Data shown: Begin
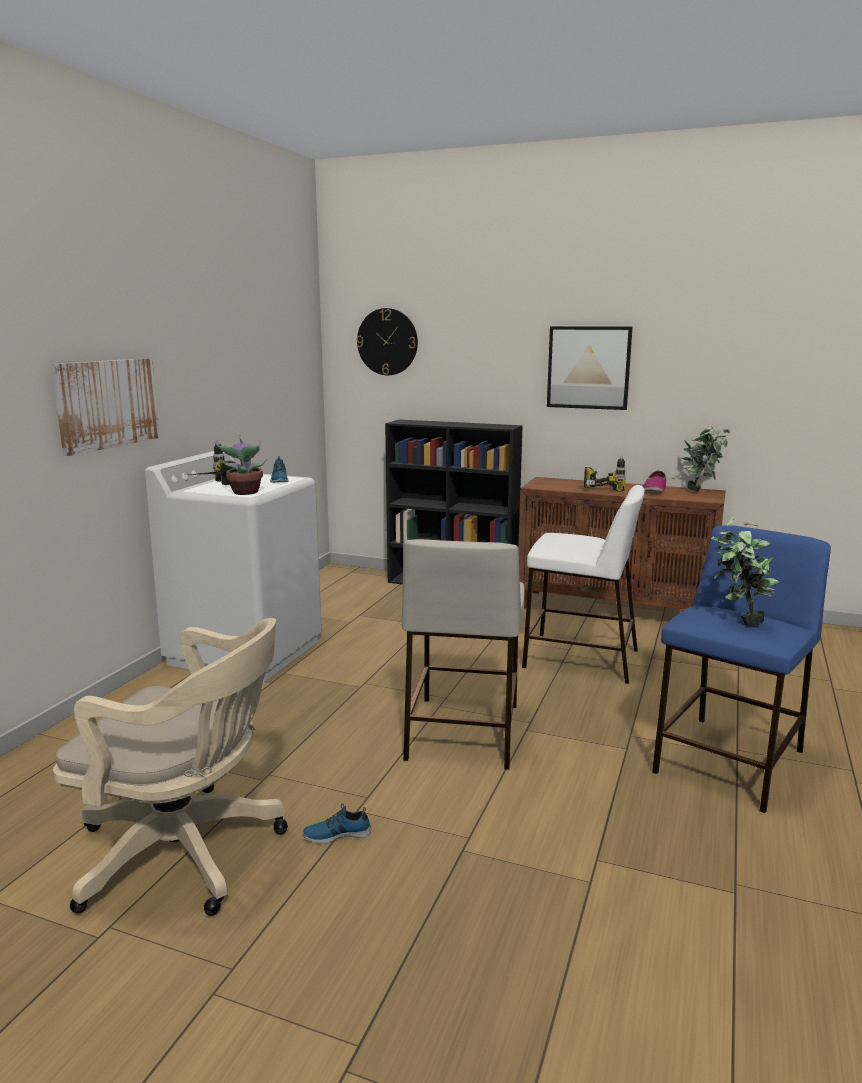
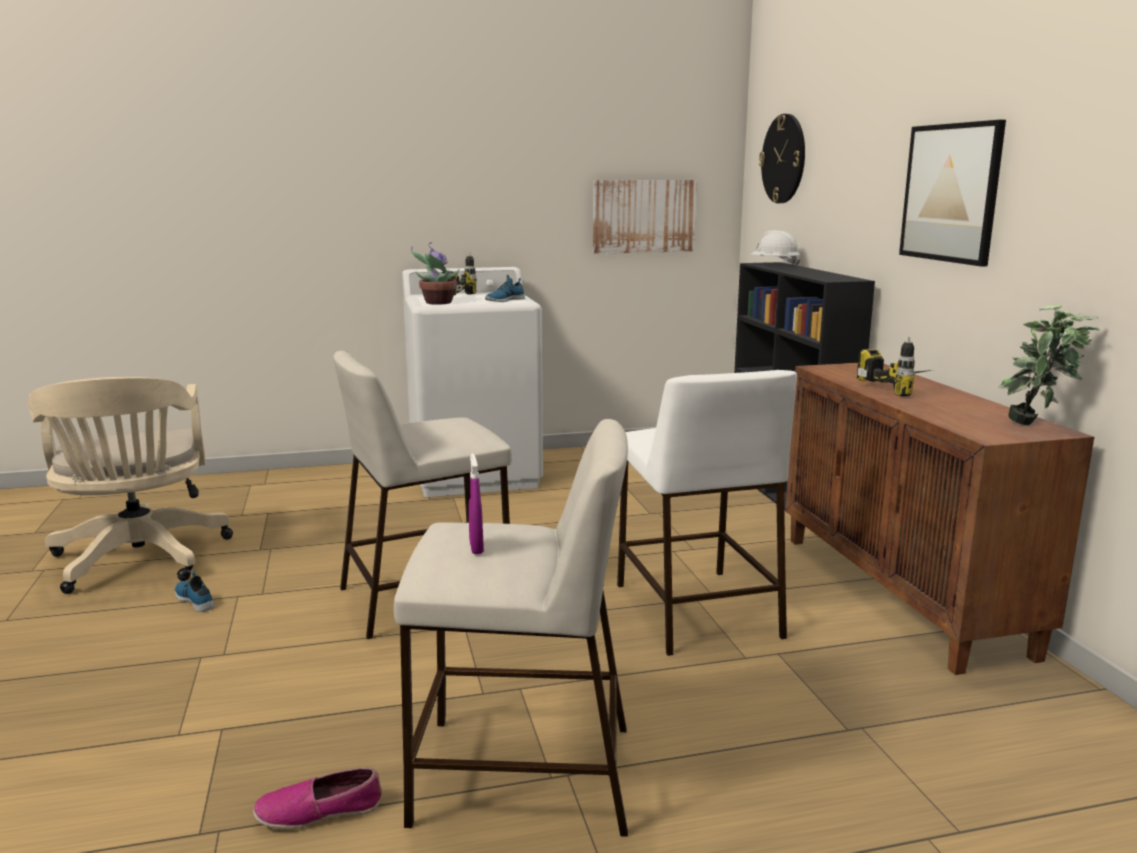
camera: 55 degrees right, 0 degrees up
(107, 404) = (368, 206): picture -> picture (643, 216)
(413, 422) = (774, 265): none -> white hard hat
(654, 490) = (963, 407): shoe -> shoe (319, 811)
(729, 762) = (520, 774): blue stool -> beige stool
(738, 622) = (476, 548): potted plant -> purple spray bottle

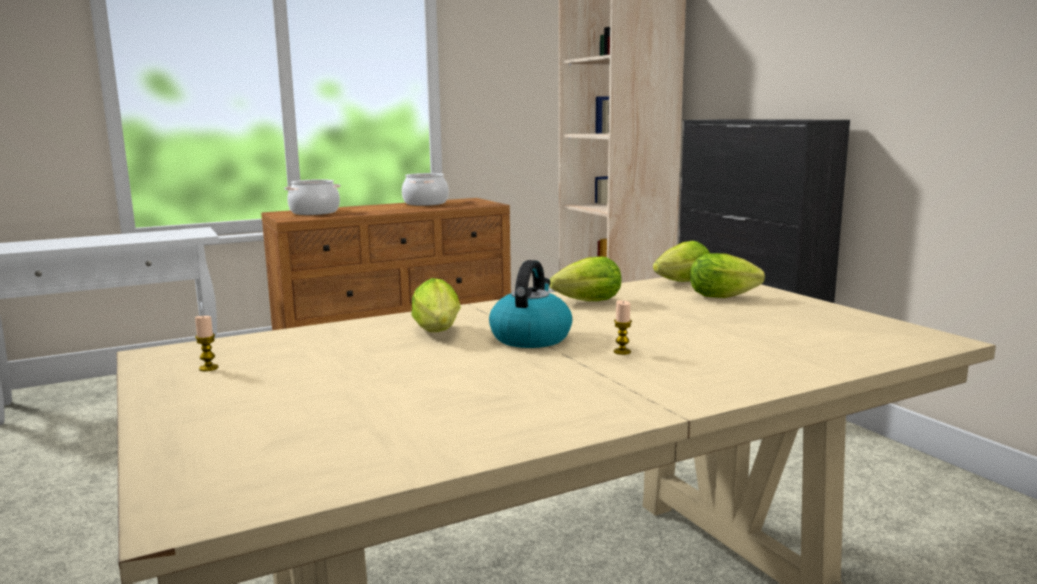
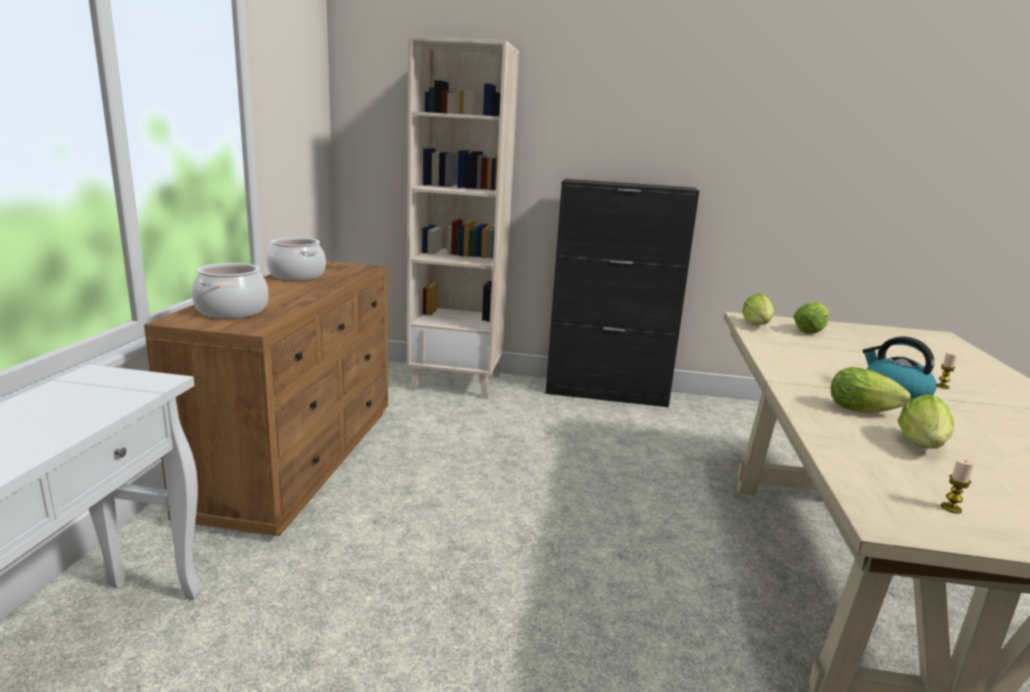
camera: 55 degrees left, 5 degrees up
(584, 302) = (795, 357): lettuce -> lettuce (923, 447)

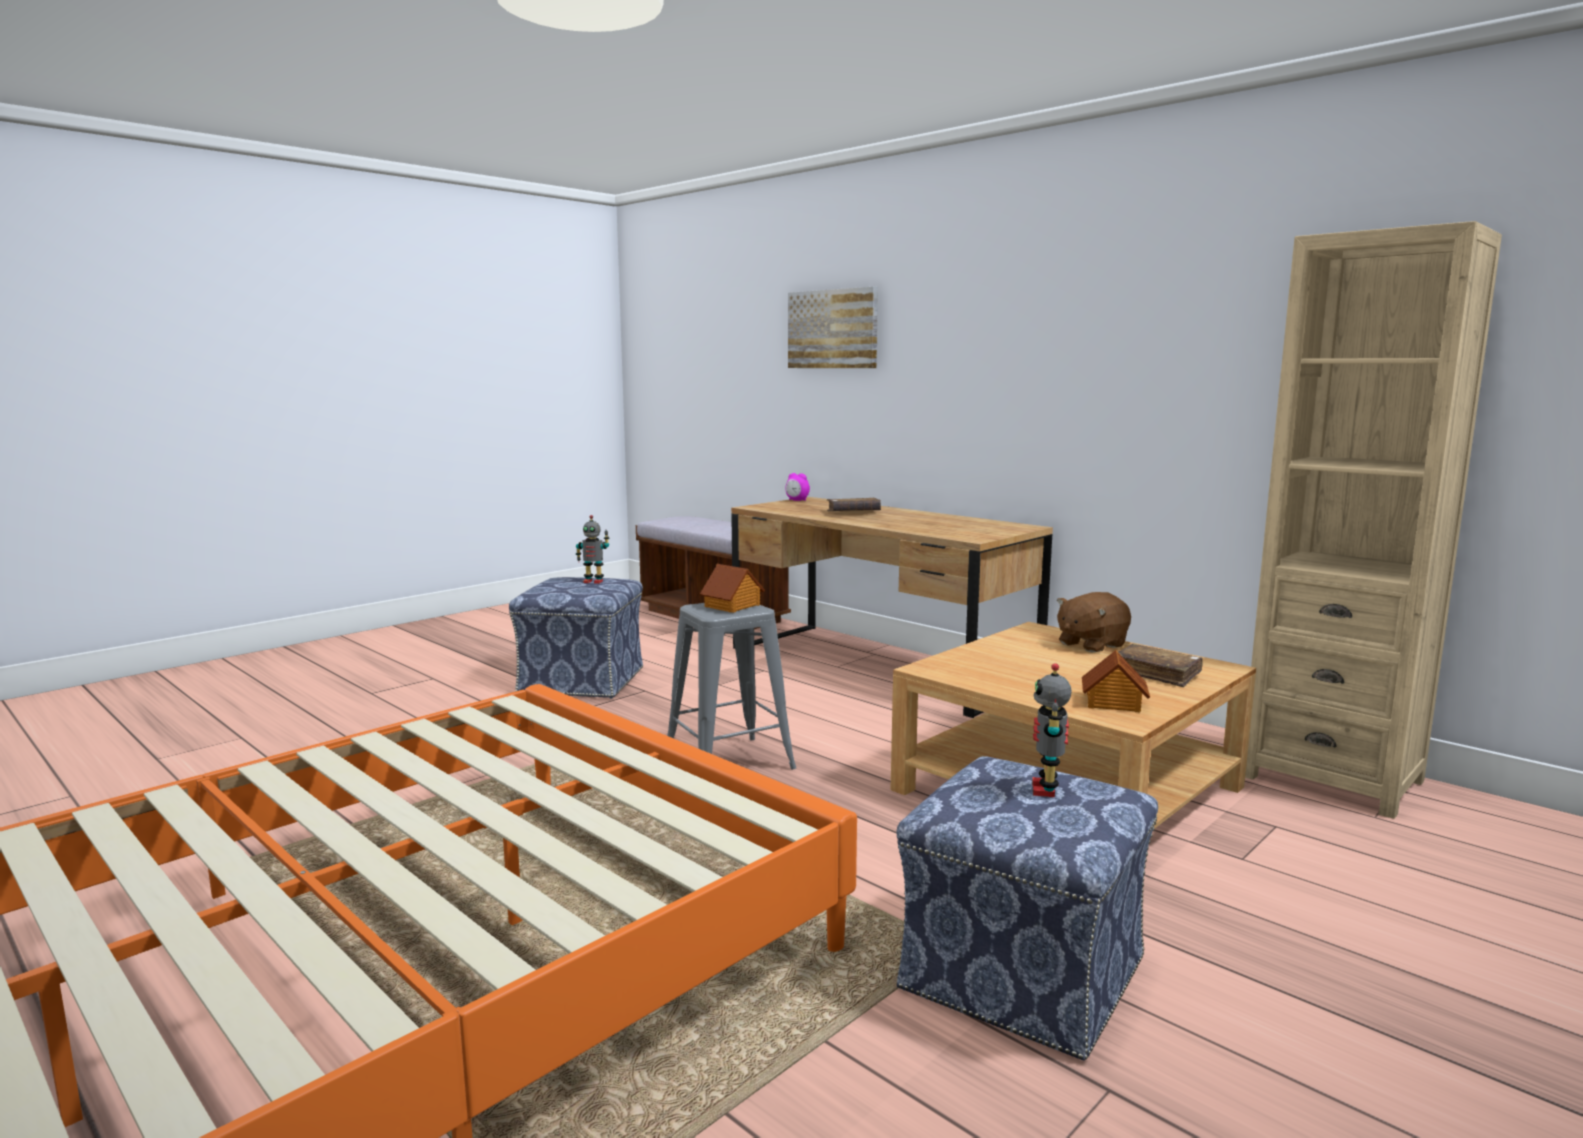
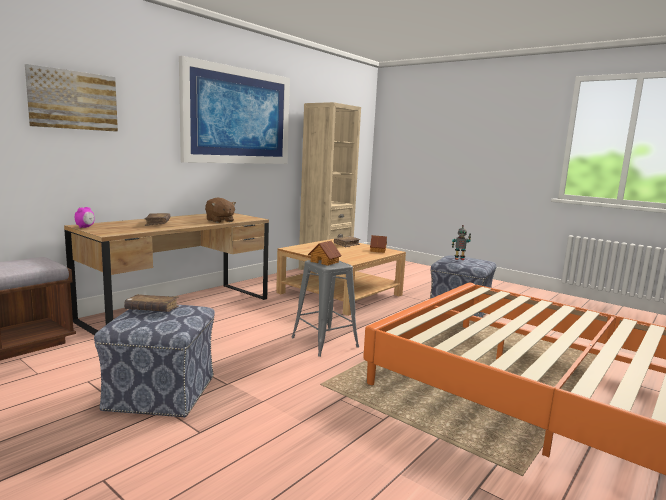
camera: 95 degrees left, 0 degrees up
(593, 581) = (152, 310): toy robot -> brown book
(1090, 644) = (312, 246): brown plush toy -> brown plush toy (219, 221)
(1101, 317) = (238, 116): none -> picture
Data shown: End
What are the lines above from the one with "(654, 490) = (963, 407): shoe" to the one with "(593, 581) = (152, 310): toy", both included? Reproduce them exactly, without pictures.

> **Response for this exercise**
(654, 490) = (963, 407): shoe -> shoe (319, 811)
(729, 762) = (520, 774): blue stool -> beige stool
(738, 622) = (476, 548): potted plant -> purple spray bottle

camera: 55 degrees left, 5 degrees up
(584, 302) = (795, 357): lettuce -> lettuce (923, 447)

camera: 95 degrees left, 0 degrees up
(593, 581) = (152, 310): toy robot -> brown book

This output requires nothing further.